Bei der Auswahl der 100 Kandidaten und Kandidatinnen wurden vor allem die konfessionelle, ethnische und geschlechtliche Zugehörigkeit berücksichtigt. Dabei ging es weniger um die persönliche und politische Qualifikation. Eine wesentliche Rolle spielten Leute, die nach dem Krieg 2003 aus dem Exil zurückgekehrt sind, wo sie sich als Regimegegner und Menschenrechtsaktivisten Namen gemacht hatten. In Irak selber sind sie aber bisher weitgehend unbekannt geblieben. Außer der Dawa-Partei, der IKP und den beiden kurdischen Parteien, die es bereits vor oder zur Zeit Saddam Husseins in Irak gab, sind alle anderen im Nationalrat vertretenen Parteien im Ausland entstanden.

Bleibt abzuwarten, wie sich die ernüchternde Erfahrung dieser »Schulung in Demokratie«, wie UNO-Berater Benomar die Nationalkonferenz nannte, auf die Verlierer auswirken wird. Immerhin haben sie versucht, sich unabhängig vom vorgegebenen politischen Rahmen bei der Nationalversammlung politisch zu behaupten. Entweder die erfahrene Ausgrenzung und der politische Kuhhandel bringt sie dazu, sich aus dem Geschäft zurückzuziehen, oder sie fangen an, ihre Gruppen in einer oppositionellen Strömung besser zu organisieren.

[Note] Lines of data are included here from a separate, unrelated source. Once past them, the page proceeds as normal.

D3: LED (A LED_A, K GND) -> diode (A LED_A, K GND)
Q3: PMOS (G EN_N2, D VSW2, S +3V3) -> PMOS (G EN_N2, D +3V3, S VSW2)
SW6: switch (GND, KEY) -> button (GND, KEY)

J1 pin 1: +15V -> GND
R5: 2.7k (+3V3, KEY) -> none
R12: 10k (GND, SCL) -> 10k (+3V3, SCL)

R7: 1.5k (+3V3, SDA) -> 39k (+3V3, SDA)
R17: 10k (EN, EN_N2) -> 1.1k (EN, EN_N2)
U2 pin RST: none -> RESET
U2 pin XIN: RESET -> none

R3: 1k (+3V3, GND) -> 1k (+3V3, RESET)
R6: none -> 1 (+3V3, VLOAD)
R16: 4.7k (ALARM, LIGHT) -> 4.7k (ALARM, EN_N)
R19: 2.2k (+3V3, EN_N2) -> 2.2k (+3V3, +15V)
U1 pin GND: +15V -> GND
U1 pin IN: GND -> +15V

Während von der Regierungsliste wohl kaum Gegenwind für die Interimsregierung von Ijad Allawi zu erwarten sein dürfte, könnte in Zukunft neben den bewaffneten Gruppen auch eine politische Opposition in Irak entstehen.



Die Nationalratsmitglieder
gehören alle einer der Parteien an, die auch die Minister der Interimsregierung stellen. Es handelt sich u.a. um
  • die schiitische Dawa-Partei,
  • den ebenfalls schiitischen Obersten Rat für eine islamische Revolution in Irak (SCIRI),
  • um die Sunnitisch-Islamische Partei,
  • die Patriotische Union Kurdistans (PUK)
  • und die Kurdische Demokratische Partei (KDP),
  • den Irakischen Nationalkongress (INC)
  • und die Partei der Irakischen Nationalen Einheit (INA) von Interimspremier Ijad Allawi)
  • und um die Irakische Kommunistische Partei.